Senior Israeli Navy commander: Hamas, Hezbollah threaten our ports and oil rigs
Brig. Gen. Yaron Levi warns naval weapons smuggling on the rise; warns next war will see terrorist organizations use missiles that can hit ships, ports and sensitive infrastructure.
A senior officer in the Israeli Navy said Tuesday that terrorists groups close to Israel are in possession of missiles capable of hitting all Israeli ports and offshore infrastructure such as oil rigs.
Brigadier General Yaron Levi, the Navy's intelligence chief, spoke about the matter on Tuesday at a conference in Tel Aviv University that focused on the naval theater.

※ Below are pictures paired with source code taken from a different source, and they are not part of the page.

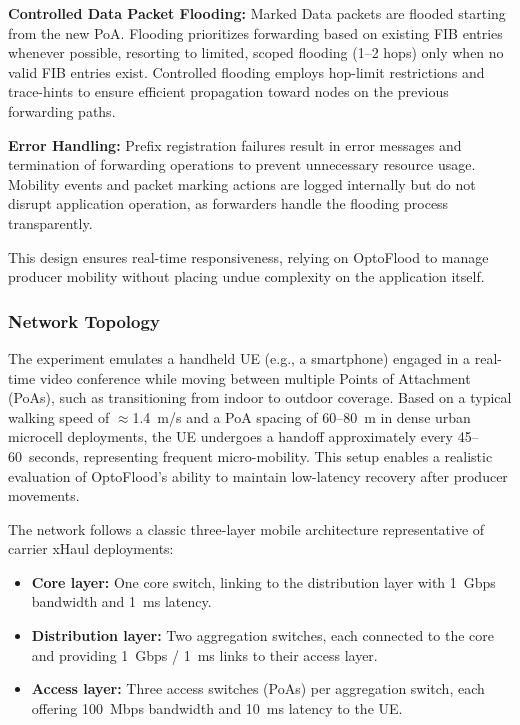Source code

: \documentclass[conference]{IEEEtran}
\begin{document}
\textbf{Controlled Data Packet Flooding:}
Marked Data packets are flooded starting from the new PoA. Flooding prioritizes forwarding based on existing FIB entries whenever possible, resorting to limited, scoped flooding (1–2 hops) only when no valid FIB entries exist. Controlled flooding employs hop-limit restrictions and trace-hints to ensure efficient propagation toward nodes on the previous forwarding paths.

\textbf{Error Handling:}
Prefix registration failures result in error messages and termination of forwarding operations to prevent unnecessary resource usage. Mobility events and packet marking actions are logged internally but do not disrupt application operation, as forwarders handle the flooding process transparently.

This design ensures real-time responsiveness, relying on OptoFlood to manage producer mobility without placing undue complexity on the application itself.

\subsubsection{Network Topology}

The experiment emulates a handheld UE (e.g., a smartphone) engaged in a real-time video conference while moving between multiple Points of Attachment (PoAs), such as transitioning from indoor to outdoor coverage. Based on a typical walking speed of $\approx$1.4~m/s and a PoA spacing of 60--80~m in dense urban microcell deployments, the UE undergoes a handoff approximately every 45--60~seconds, representing frequent micro-mobility. This setup enables a realistic evaluation of OptoFlood’s ability to maintain low-latency recovery after producer movements.

The network follows a classic three-layer mobile architecture representative of carrier xHaul deployments:
\begin{itemize}
    \item \textbf{Core layer:} One core switch, linking to the distribution layer with 1~Gbps bandwidth and 1~ms latency.
    \item \textbf{Distribution layer:} Two aggregation switches, each connected to the core and providing 1~Gbps / 1~ms links to their access layer.
    \item \textbf{Access layer:} Three access switches (PoAs) per aggregation switch, each offering 100~Mbps bandwidth and 10~ms latency to the UE.
\end{itemize}
\end{document}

Levi reminded the audience that Hezbollah head Hassan Nasrallah recently said that if Israel imposes a naval siege on Lebanon as part of another war between the countries, Hezbollah will respond with missiles aimed at Israeli targets at sea.
"You don't need to be genius to know where our oil rigs are," he said. "I'm sure you can find their location on the internet." Levi pointed to the fact that a large part of Israel's strategic infrastructure is concentrated in a narrow strip along the coast, and said that "any damage to them would be critical."
Israel, he said, knows Hezbollah has Iranian-made surface-to-sea missiles, and may also obtain from Russian-made rockets that Syria has. These missiles, he said, have a range that "covers all of Israel's ports, our economic waters and a large part of the shipping lines to Israel."
According to Levi, Hezbollah's model "is being copied today to the Gaza Strip. In the future, we will have to deal with missiles, torpedoes, mines, above-surface weapons and underwater ones, both in Gaza and Lebanon." He added that Iran is a major player in the smuggling of naval weapons, and that "we assume that everything that Iran has can be brought to theaters closer to us."
After intercepting the ship Victoria a few months ago, Levi added, and seizing surface-to-sea missiles of a different type – Iranian-made C-704 missiles intended for Gaza, "everyone realized that the Strip is going in that direction – and that it is our duty to stop it." He said that in the last decade there has been a gradual increase in naval weapons smuggling to the area, as well as in their level of sophistication.